»»
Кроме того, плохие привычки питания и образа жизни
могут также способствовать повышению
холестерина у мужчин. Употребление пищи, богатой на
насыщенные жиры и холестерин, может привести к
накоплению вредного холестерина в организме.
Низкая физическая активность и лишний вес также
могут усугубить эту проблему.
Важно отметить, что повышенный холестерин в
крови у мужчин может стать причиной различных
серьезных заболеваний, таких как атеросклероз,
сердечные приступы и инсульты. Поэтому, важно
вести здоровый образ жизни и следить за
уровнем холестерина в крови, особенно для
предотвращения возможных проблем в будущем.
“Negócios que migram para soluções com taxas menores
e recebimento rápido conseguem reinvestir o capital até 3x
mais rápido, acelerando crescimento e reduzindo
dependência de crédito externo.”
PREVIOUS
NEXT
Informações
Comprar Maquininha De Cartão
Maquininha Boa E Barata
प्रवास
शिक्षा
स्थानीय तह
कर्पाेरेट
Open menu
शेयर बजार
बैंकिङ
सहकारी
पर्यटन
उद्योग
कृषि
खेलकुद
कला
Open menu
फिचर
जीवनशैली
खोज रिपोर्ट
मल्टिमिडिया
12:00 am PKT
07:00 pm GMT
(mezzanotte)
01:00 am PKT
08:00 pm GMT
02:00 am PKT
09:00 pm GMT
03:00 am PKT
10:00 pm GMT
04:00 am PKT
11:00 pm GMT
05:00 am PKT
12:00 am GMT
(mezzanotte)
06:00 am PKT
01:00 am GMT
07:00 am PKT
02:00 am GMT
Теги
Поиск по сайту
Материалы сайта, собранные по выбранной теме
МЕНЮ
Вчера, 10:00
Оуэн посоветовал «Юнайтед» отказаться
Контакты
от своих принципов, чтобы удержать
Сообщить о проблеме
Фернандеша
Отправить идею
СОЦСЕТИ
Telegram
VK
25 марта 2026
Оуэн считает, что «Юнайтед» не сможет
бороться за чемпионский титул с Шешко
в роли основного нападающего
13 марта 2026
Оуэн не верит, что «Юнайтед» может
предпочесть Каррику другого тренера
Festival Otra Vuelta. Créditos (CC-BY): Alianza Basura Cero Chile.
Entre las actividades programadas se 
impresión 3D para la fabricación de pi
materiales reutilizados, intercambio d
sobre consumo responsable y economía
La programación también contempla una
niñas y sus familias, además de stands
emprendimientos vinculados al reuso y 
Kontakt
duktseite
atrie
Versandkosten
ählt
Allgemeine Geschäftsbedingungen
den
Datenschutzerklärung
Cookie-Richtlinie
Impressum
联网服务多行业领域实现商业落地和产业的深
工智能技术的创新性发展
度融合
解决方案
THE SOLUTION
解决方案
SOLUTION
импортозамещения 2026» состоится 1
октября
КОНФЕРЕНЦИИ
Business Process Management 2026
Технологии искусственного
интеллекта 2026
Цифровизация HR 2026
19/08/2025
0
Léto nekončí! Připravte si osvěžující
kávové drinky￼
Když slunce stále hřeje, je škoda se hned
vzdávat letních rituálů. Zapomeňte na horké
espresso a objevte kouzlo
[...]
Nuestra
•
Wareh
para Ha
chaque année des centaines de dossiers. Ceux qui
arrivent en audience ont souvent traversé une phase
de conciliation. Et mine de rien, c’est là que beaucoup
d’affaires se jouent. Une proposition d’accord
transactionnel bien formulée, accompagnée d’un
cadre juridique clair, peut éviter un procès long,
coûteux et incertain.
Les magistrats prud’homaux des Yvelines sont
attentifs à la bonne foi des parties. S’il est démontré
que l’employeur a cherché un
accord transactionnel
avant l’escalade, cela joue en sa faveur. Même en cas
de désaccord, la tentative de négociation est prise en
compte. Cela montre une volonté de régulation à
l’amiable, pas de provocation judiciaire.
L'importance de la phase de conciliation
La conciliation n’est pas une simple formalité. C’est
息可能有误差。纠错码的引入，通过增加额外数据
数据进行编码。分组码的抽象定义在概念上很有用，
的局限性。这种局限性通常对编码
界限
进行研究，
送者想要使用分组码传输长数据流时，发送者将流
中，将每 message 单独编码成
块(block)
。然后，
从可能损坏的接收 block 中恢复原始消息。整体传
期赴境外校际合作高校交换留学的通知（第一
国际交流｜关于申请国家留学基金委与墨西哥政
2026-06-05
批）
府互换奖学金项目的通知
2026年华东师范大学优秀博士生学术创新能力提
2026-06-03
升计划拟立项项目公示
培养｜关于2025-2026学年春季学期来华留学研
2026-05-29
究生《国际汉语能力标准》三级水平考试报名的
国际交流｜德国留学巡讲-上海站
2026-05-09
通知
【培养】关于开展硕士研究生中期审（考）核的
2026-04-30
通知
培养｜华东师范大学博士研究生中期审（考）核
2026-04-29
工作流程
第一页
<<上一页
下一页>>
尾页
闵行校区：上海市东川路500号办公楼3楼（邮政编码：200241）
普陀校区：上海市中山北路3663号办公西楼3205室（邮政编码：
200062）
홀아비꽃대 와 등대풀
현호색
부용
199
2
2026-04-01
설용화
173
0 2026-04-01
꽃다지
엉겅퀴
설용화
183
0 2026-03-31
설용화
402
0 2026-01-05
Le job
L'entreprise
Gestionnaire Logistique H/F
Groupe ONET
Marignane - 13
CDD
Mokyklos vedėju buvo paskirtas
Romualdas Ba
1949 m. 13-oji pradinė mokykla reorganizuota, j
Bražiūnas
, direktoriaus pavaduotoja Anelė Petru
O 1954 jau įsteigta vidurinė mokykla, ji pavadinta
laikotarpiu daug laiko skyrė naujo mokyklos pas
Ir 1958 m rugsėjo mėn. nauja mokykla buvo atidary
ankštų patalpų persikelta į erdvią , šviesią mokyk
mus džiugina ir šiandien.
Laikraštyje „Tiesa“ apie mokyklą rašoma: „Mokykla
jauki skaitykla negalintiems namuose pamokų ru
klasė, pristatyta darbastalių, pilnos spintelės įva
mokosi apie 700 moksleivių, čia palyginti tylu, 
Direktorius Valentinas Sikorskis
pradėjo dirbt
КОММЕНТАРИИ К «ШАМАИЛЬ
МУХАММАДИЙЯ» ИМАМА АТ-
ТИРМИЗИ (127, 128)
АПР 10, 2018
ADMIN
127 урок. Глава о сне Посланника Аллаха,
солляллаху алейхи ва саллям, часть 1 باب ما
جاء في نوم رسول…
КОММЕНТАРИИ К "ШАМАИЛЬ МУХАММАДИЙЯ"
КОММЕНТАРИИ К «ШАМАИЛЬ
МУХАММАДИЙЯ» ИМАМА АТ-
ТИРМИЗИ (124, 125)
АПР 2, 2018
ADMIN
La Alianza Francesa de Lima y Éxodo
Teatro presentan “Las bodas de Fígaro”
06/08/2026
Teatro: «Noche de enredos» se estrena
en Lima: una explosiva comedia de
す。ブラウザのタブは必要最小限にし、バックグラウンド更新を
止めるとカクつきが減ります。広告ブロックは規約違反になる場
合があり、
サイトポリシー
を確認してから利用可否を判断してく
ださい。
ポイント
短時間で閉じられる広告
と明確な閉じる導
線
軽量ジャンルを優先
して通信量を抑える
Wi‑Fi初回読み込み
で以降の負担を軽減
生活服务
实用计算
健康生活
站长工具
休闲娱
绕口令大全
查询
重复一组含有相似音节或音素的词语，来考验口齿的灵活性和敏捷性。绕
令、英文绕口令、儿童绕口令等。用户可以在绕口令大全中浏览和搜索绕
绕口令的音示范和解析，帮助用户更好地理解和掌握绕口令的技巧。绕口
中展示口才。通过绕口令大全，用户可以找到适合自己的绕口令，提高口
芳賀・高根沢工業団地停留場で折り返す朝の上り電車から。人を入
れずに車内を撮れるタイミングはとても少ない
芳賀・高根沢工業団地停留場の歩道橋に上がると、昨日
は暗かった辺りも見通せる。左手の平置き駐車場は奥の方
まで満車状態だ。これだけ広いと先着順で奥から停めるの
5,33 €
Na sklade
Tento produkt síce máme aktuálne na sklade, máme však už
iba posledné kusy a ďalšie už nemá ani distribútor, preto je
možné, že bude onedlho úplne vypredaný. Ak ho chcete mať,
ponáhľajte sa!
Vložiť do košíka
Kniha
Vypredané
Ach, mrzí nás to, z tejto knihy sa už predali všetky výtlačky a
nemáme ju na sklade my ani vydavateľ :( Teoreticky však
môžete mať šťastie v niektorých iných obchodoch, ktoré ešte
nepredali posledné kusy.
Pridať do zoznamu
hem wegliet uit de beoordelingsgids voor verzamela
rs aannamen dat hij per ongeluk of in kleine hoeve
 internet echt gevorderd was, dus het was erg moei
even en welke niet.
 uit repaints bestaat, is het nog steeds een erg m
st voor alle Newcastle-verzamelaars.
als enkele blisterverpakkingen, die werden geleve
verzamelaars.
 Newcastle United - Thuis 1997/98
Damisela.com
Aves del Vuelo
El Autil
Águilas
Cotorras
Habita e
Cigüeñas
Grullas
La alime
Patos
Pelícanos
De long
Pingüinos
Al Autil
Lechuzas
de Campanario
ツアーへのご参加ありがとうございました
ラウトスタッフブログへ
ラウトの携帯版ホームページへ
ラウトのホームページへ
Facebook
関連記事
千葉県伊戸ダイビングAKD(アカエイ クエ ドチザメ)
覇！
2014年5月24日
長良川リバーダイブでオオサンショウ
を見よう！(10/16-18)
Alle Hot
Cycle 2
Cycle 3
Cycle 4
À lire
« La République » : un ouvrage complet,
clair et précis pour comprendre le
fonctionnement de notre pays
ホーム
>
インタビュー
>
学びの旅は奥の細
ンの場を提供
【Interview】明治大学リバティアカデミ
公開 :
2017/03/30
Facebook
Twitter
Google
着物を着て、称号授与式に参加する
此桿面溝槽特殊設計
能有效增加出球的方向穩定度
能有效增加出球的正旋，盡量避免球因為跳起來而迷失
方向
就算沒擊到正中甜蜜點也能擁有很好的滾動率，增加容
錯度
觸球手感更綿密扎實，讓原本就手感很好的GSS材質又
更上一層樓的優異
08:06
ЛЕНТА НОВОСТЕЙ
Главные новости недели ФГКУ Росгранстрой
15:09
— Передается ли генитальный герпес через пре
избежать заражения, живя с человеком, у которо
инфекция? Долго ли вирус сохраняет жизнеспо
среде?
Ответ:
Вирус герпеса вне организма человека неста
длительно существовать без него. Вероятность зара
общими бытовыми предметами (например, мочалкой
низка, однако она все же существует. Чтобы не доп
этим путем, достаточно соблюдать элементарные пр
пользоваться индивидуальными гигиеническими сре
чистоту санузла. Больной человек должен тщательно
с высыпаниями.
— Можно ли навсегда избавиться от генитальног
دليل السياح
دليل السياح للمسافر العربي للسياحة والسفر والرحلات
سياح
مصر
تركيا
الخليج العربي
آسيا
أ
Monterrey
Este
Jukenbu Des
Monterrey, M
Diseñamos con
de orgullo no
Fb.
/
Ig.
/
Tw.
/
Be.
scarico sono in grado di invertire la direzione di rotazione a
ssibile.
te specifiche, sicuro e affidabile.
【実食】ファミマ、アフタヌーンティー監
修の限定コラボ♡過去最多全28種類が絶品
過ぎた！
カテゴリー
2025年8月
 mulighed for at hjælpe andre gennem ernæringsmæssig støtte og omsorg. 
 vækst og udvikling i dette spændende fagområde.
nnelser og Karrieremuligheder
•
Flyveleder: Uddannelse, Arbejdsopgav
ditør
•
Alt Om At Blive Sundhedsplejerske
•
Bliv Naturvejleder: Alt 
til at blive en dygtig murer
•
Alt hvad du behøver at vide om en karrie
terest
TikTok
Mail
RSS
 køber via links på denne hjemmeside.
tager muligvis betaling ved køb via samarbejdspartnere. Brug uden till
««
EXERCISE DESCRIPTION =
The required answer is the run of lines above, starting at the line with "могут также способствовать повышению" and ending at the line with "07:00 am PKT", reproduced exactly with both ends.

ANSWER TO THE EXERCISE =
могут также способствовать повышению
холестерина у мужчин. Употребление пищи, богатой на
насыщенные жиры и холестерин, может привести к
накоплению вредного холестерина в организме.
Низкая физическая активность и лишний вес также
могут усугубить эту проблему.
Важно отметить, что повышенный холестерин в
крови у мужчин может стать причиной различных
серьезных заболеваний, таких как атеросклероз,
сердечные приступы и инсульты. Поэтому, важно
вести здоровый образ жизни и следить за
уровнем холестерина в крови, особенно для
предотвращения возможных проблем в будущем.
“Negócios que migram para soluções com taxas menores
e recebimento rápido conseguem reinvestir o capital até 3x
mais rápido, acelerando crescimento e reduzindo
dependência de crédito externo.”
PREVIOUS
NEXT
Informações
Comprar Maquininha De Cartão
Maquininha Boa E Barata
प्रवास
शिक्षा
स्थानीय तह
कर्पाेरेट
Open menu
शेयर बजार
बैंकिङ
सहकारी
पर्यटन
उद्योग
कृषि
खेलकुद
कला
Open menu
फिचर
जीवनशैली
खोज रिपोर्ट
मल्टिमिडिया
12:00 am PKT
07:00 pm GMT
(mezzanotte)
01:00 am PKT
08:00 pm GMT
02:00 am PKT
09:00 pm GMT
03:00 am PKT
10:00 pm GMT
04:00 am PKT
11:00 pm GMT
05:00 am PKT
12:00 am GMT
(mezzanotte)
06:00 am PKT
01:00 am GMT
07:00 am PKT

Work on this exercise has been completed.